Benchmarking Chinese Commonsense Reasoning with a Multi-hop Reasoning Perspective
You, Wang, Wang et al.
While Large Language Models (LLMs) have demonstrated advanced reasoning capabilities, their comprehensive evaluation in general Chinese-language contexts remains understudied. To bridge this gap, we propose Chinese Commonsense Multi-hop Reasoning (CCMOR), a novel benchmark designed to evaluate LLMs' ability to integrate Chinese-specific factual knowledge with multi-step logical reasoning. Specifically, we first construct a domain-balanced seed set from existing QA datasets, then develop an LLM-powered pipeline to generate multi-hop questions anchored on factual unit chains. To ensure the quality of resulting dataset, we implement a human-in-the-loop verification system, where domain experts systematically validate and refine the generated questions. Using CCMOR, we evaluate state-of-the-art LLMs, demonstrating persistent limitations in LLMs' ability to process long-tail knowledge and execute knowledge-intensive reasoning. Notably, retrieval-augmented generation substantially mitigates these knowledge gaps, yielding significant performance gains.
academic
Benchmarking Chinese Commonsense Reasoning with a Multi-hop Reasoning Perspective
Although Large Language Models (LLMs) have demonstrated advanced reasoning capabilities, comprehensive evaluation in the Chinese context remains insufficient. To address this gap, this paper proposes the Chinese Commonsense Multi-hop Reasoning (CCMOR) benchmark, aimed at evaluating LLMs' ability to integrate Chinese-specific factual knowledge with multi-step logical reasoning. Specifically, the authors first construct a domain-balanced seed set from existing QA datasets, then develop an LLM-based pipeline to generate multi-hop questions based on chains of factual units. To ensure dataset quality, a human-in-the-loop validation system is implemented, with domain experts systematically verifying and refining generated questions. Using CCMOR to evaluate state-of-the-art LLMs, results demonstrate that LLMs exhibit persistent limitations in handling long-tail knowledge and executing knowledge-intensive reasoning. Notably, retrieval-augmented generation significantly alleviates these knowledge gaps, yielding substantial performance improvements.

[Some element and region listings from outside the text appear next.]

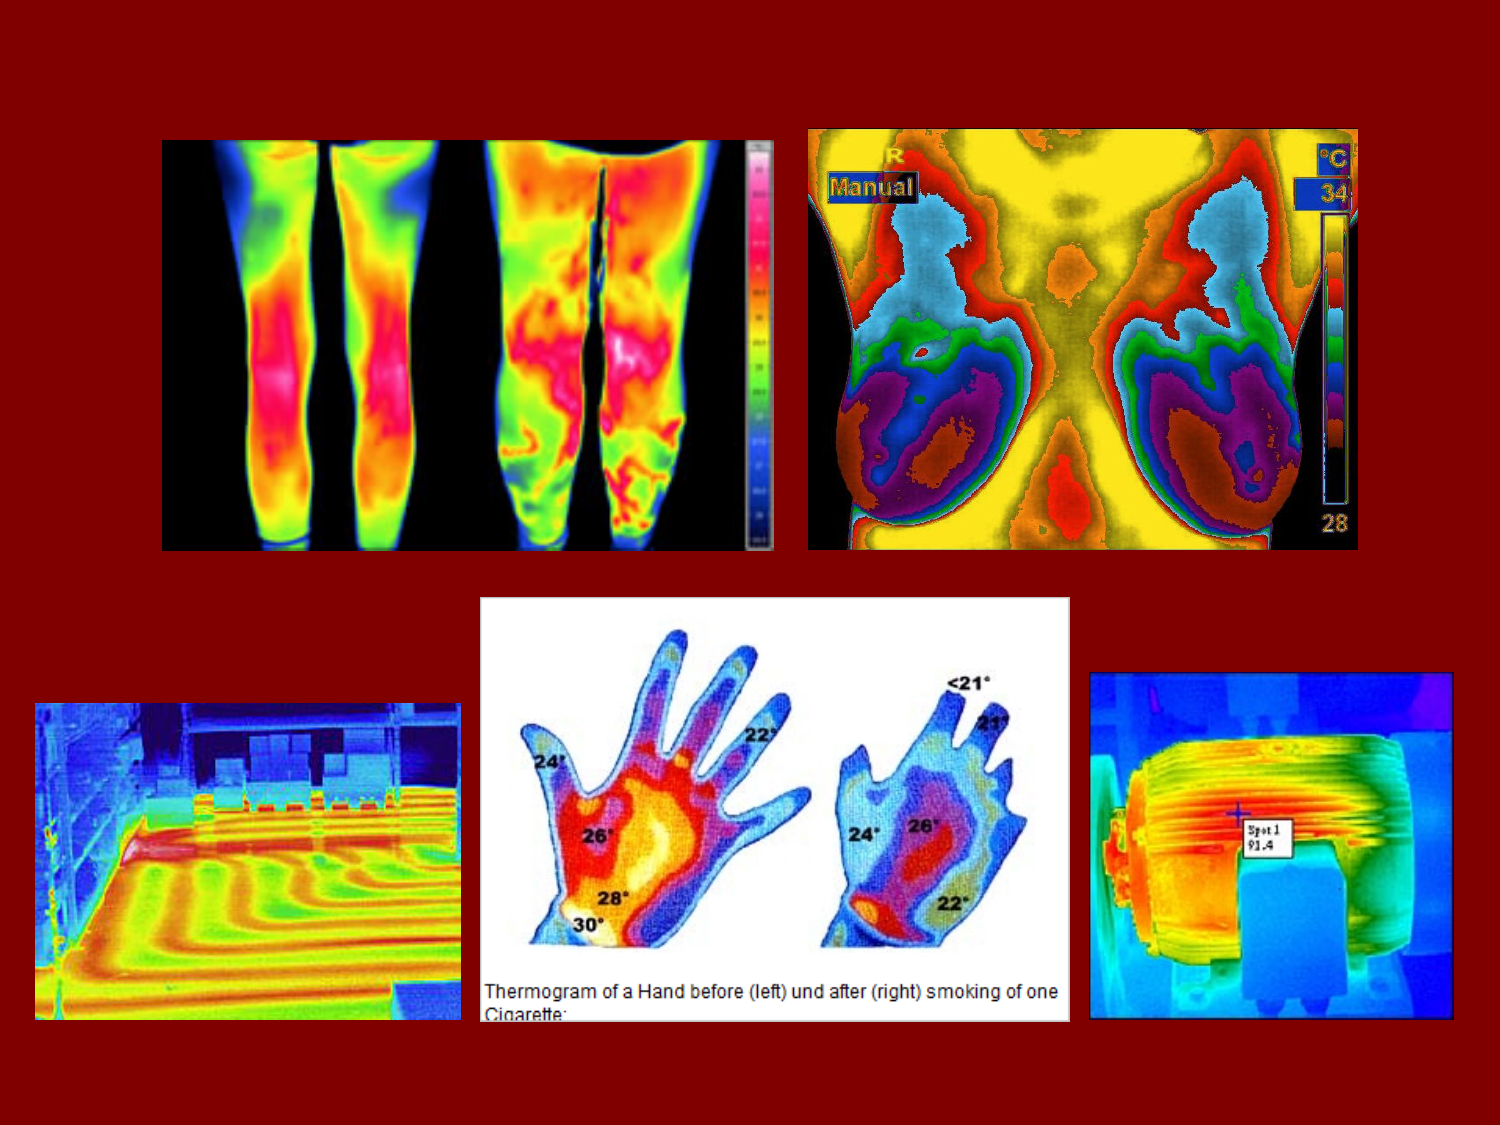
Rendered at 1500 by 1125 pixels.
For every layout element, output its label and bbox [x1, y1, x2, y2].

picture [480, 597, 1070, 1022]
picture [35, 703, 461, 1020]
picture [1089, 672, 1454, 1020]
picture [162, 140, 774, 551]
picture [808, 128, 1358, 550]
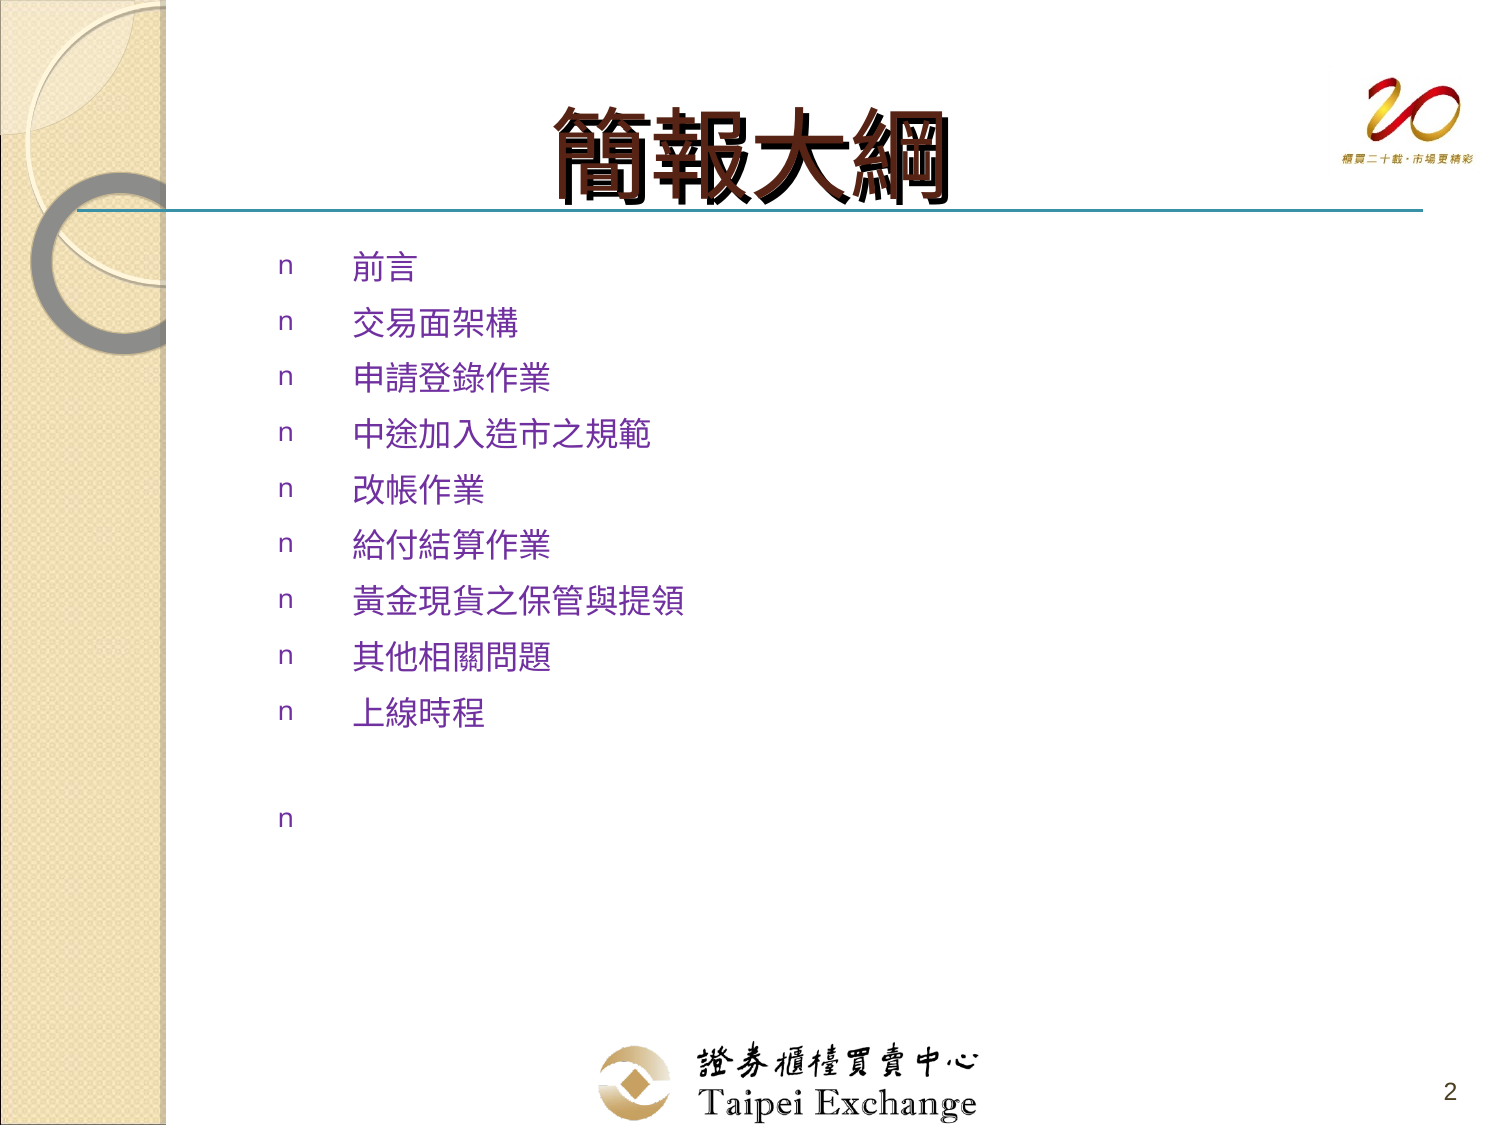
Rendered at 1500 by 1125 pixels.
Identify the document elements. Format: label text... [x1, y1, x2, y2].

list 前言 交易面架構 申請登錄作業 中途加入造市之規範 改帳作業 給付結算作業 黃金現貨之保管與提領 其他相關問題 上線時程 [235, 237, 1466, 1026]
text_box [1413, 1034, 1489, 1113]
title 簡報大綱 [75, 66, 1426, 229]
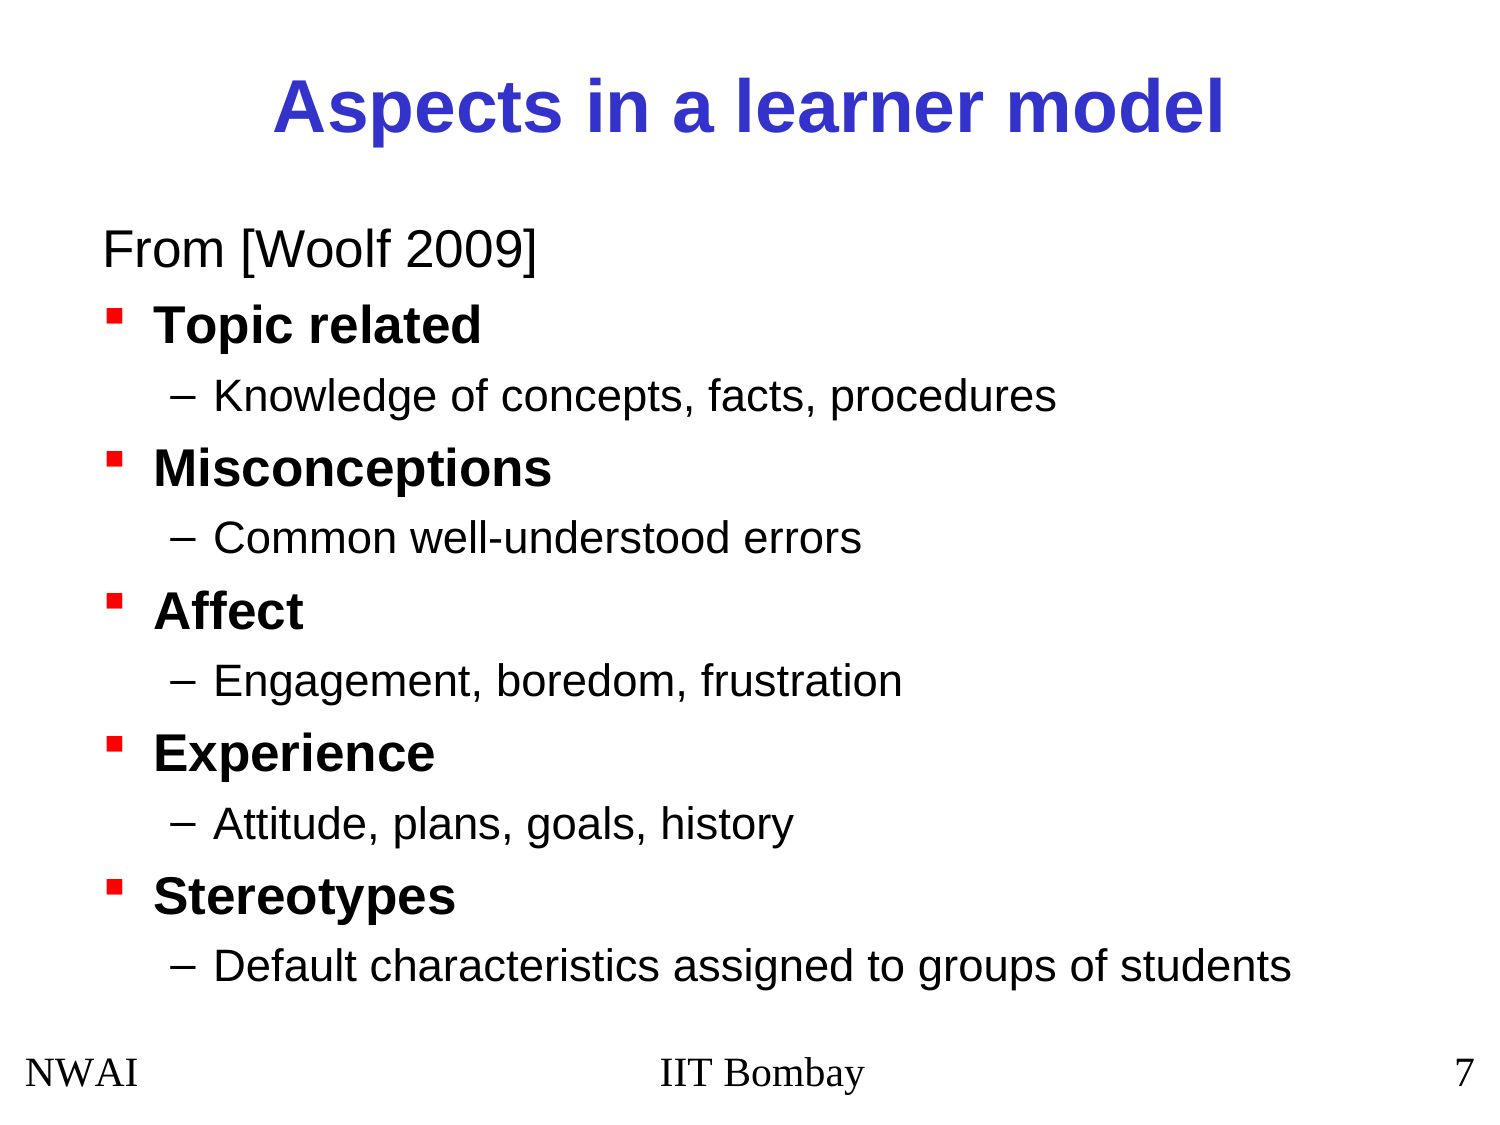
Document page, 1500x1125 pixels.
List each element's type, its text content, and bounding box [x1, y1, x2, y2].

The core problems addressed by this research are: How to comprehensively evaluate the capabilities of large language models on Chinese commonsense multi-hop reasoning tasks. Specifically, this includes:
Missing Chinese Reasoning Evaluation: Existing multi-hop reasoning datasets primarily focus on English, lacking systematic evaluation resources for the Chinese context
Insufficient Cultural Relevance: There is a need for evaluation benchmarks grounded in Chinese cultural knowledge, idioms, and logical reasoning patterns
Reasoning vs. Memorization: Distinguishing genuine reasoning ability from simple memorization capability
Technical Necessity: With the emergence of specialized reasoning models such as OpenAI-o1 and DeepSeek-R1, there is a need for specialized evaluation tailored to Chinese scenarios
Practical Value: Chinese is one of the most widely spoken languages globally, making evaluation of Chinese reasoning capabilities of significant practical importance
Academic Gap: Filling the academic void in Chinese multi-hop reasoning evaluation
Data Sources: Existing Chinese factual QA datasets such as Chinese SimpleQA and CHARM-Memorization
Domain Classification: Using LLM to reclassify questions into six major domains: Chinese Culture, Humanities and Social Sciences, Engineering and Technology, Life and Arts, Society, and Natural Sciences
Quality Control: Multiple LLMs evaluate the correctness and clarity of each QA pair
The paper cites multiple important related works, including:
HotpotQA (Yang et al., 2018): Foundational work in multi-hop reasoning
Chinese SimpleQA (He et al., 2024): High-quality Chinese factual QA benchmark
MoreHopQA (Schnitzler et al., 2024): Partial inspiration for this paper's methodology
CHARM (Sun et al., 2024): Related work in Chinese commonsense reasoning
Overall Assessment: This is a high-quality research paper that fills an important gap in Chinese multi-hop reasoning evaluation. The paper employs rigorous methodology, comprehensive experiments, and in-depth analysis, contributing significantly to advancing Chinese NLP and reasoning research. While there are some limitations in dataset scale and evaluation methodology, its contributions are substantial, establishing an important foundation for the field's development.